When output is not in this portion, two forms of amplitude distortion might arise

  1. harmonic distortion
  2. intermodulation distortion
Harmonic distortion 
The creation of harmonics of the fundamental frequency of a sine wave input to a system.
Intermodulation distortion 
This form of distortion occurs when two sine waves of frequencies X and Y are present at the input, resulting in the creation of several other frequency components, whose frequencies include (X+Y), (X-Y), (2X-Y), (2Y-X), and generally (mX ± nY) for integer m and n. Generally the size of the unwanted output falls rapidly as m and n increase.

Due to the additional outputs, this form of distortion is definitely unwanted in audio, radio and telecommunication amplifiers, and it occurs for more than two waves as well.

In a narrowband system such as a radio communication system, unwanted outputs such as X-Y and 2X+Y will be remote from the wanted band and so be ignored by the system.
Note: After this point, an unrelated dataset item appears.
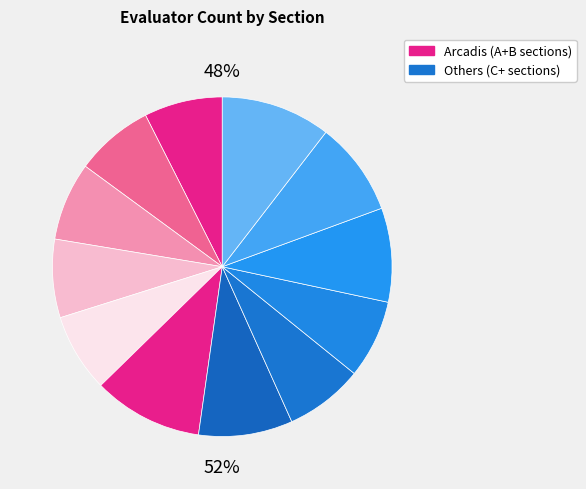

Does Hydraulics and others represent more than half of the total?

No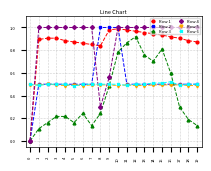

Is the value of Row 1 at 0 greater than the value of Row 2 at 6?

No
In contrast, 2X-Y and 2Y-X will be close to the wanted signals. These so-called third order distortion products (third order as m+n = 3) tend to dominante the non-linear distortion of narrowband systems.

Amplitude distortion is measured with the system operating under steady-state conditions with a sinusoidal input signal. When other frequencies are present, the term "amplitude" refers to that of the fundamental only.